Ch17 Figure3


In [1]:
# The data showed that when students used the software their scores would get better.

data = []

for i in range(5000):
    
    if rd.random() <= .6:
        use_software = 1
    else:
        use_software = 0
    
    if use_software == 1:
        if rd.random() <= .6:
            grade = rd.randint(3,4)
        else:
            grade = rd.randint(1,2)
    else:
        if rd.random() <= .1:
            grade = 4
        else:
            grade = rd.randint(1,3)
    data.append([i, use_software, grade])

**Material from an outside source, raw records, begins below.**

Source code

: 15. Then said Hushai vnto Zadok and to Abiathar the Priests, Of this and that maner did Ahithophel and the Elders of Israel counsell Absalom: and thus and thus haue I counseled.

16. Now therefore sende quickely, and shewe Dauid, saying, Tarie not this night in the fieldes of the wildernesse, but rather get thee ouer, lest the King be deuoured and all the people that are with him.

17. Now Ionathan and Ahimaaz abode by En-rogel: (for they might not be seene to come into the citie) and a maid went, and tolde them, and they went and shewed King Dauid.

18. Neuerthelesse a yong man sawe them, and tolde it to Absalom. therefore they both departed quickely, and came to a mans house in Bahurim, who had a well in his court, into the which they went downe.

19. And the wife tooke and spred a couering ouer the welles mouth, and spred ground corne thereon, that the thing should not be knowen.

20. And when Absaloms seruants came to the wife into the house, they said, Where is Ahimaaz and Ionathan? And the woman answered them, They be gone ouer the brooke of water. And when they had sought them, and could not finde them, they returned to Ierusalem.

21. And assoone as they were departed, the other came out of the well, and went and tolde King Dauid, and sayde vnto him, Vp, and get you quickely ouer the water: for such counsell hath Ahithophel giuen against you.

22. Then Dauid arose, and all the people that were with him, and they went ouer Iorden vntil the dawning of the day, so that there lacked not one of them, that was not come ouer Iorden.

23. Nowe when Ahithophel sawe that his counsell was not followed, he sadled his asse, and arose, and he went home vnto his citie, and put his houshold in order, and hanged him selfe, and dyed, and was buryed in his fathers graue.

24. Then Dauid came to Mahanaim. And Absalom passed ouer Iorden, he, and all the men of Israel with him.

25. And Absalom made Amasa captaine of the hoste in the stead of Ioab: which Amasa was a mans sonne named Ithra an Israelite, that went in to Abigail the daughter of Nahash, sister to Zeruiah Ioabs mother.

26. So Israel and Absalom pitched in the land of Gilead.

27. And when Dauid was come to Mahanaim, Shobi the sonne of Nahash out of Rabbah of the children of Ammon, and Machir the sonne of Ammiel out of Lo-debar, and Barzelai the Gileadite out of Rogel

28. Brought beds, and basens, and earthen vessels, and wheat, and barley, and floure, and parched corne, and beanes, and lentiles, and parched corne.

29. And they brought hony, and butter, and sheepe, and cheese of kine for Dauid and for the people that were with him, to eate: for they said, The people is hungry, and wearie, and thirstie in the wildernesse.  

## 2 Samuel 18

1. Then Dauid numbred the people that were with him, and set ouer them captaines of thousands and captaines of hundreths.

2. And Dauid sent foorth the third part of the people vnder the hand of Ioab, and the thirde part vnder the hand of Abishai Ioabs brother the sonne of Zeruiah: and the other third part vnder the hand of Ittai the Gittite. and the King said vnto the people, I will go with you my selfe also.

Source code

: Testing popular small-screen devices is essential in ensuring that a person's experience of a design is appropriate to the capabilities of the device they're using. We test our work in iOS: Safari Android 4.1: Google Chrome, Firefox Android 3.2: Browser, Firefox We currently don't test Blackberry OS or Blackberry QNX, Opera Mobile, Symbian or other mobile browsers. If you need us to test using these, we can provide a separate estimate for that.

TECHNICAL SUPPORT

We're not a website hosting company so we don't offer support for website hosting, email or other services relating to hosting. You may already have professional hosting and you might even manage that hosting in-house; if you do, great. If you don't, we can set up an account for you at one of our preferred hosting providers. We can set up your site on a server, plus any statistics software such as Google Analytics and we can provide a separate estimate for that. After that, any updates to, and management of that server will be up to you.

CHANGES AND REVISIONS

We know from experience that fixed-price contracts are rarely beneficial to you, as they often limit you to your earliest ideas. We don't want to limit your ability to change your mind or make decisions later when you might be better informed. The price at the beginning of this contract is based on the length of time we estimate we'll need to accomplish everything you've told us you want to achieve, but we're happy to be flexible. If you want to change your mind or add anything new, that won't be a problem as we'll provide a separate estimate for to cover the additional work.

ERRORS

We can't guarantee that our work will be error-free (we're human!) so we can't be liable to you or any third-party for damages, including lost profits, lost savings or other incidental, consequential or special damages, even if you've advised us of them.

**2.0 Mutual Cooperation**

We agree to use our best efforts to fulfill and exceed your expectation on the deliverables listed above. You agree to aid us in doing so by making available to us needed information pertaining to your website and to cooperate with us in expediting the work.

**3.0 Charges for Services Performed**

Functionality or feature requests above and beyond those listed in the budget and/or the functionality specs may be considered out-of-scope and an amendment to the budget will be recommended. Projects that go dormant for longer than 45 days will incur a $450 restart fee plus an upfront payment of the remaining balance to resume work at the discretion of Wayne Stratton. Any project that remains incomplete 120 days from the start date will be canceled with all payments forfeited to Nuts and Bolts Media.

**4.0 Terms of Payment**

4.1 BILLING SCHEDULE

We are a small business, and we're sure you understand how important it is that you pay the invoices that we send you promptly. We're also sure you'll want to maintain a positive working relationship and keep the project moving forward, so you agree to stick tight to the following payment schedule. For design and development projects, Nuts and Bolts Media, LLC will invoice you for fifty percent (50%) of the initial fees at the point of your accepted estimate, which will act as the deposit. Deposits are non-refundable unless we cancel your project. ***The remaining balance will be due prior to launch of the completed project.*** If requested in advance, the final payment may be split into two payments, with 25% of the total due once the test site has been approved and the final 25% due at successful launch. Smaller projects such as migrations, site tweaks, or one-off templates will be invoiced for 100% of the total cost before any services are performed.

df = pd.DataFrame(data, columns=['id', 'use_software', 'grade'])
# df.to_csv('csv_output/ch17_fig3.csv', index=False)
df = pd.read_csv('csv_output/ch17_fig3.csv')
df.head()


Out[1]:
id use_software grade
0 0 1 2
1 1 0 1
2 2 1 1
3 3 1 4
4 4 1 1

In [2]:
df = pd.read_csv('csv_output/ch17_fig3.csv')

%matplotlib inline
sns.set_style("white")
cm = sns.color_palette('Blues', 2)

f, ax = plt.subplots(1,1, figsize=(8,8))

dgb = df.groupby(['use_software', 'grade']).count().reset_index()
total = np.bincount(df['grade'])[1:]
ax.bar(left= np.arange(4), height=total, color=cm[0]);
series = total - dgb[dgb['use_software'] == 1]['id'].values
ax.bar(left= np.arange(4), height=series, color=cm[1]);

ax.legend(['use-software', 'no-software']);
ax.set_title('grade distribution (use software versus no software)')
ax.set_xticks(np.arange(4)+.5);
ax.set_xticklabels(['D','C','B','A']);
ax.set_ylabel('student count')

f.savefig('svg_output/ch17_fig3.svg', format='svg')


Looking at the total distribution, most students got B, and least students got A. However, if we look at student using-software versus not, for students that receive C or D, it's almost 50-50 chance, but for those that receive B and especially A, more of them used software.